The input:
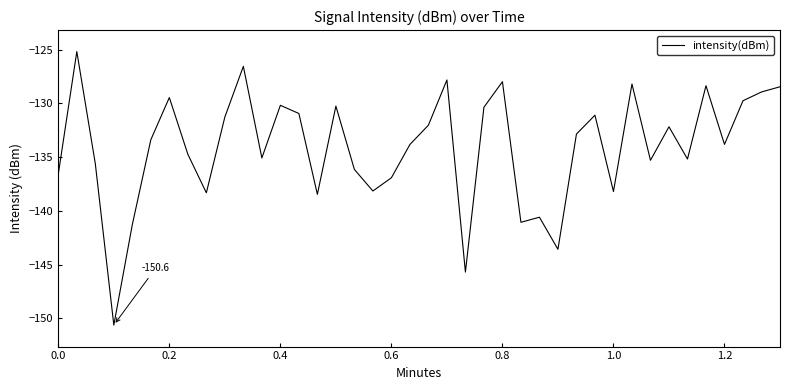

What is the maximum value shown in the chart?

-125.2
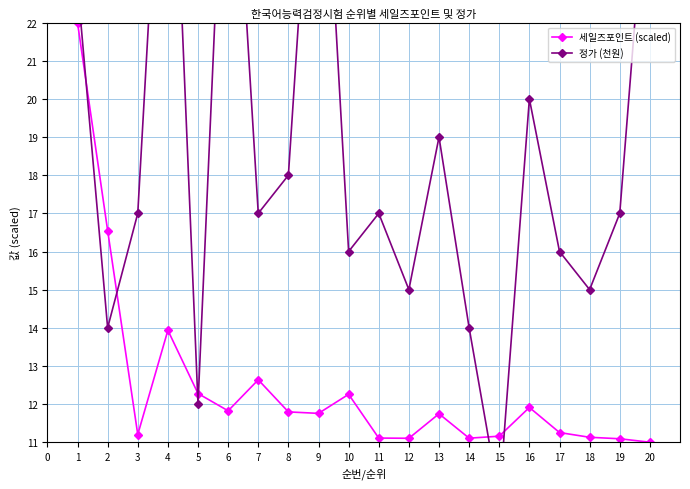

Reading left to right, list all the values displayed in this chart.

세일즈포인트 (scaled): 22.0	16.6	11.2	13.9	12.3	11.8	12.6	11.8	11.8	12.3	11.1	11.1	11.7	11.1	11.2	11.9	11.3	11.1	11.1	11.0
정가 (천원): 23.0	14.0	17.0	31.0	12.0	30.0	17.0	18.0	30.0	16.0	17.0	15.0	19.0	14.0	9.5	20.0	16.0	15.0	17.0	27.0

Directive:
Collect each line of the material that contains the word "chart".

Solution to the exercise:
What is the maximum value shown in the chart?
Reading left to right, list all the values displayed in this chart.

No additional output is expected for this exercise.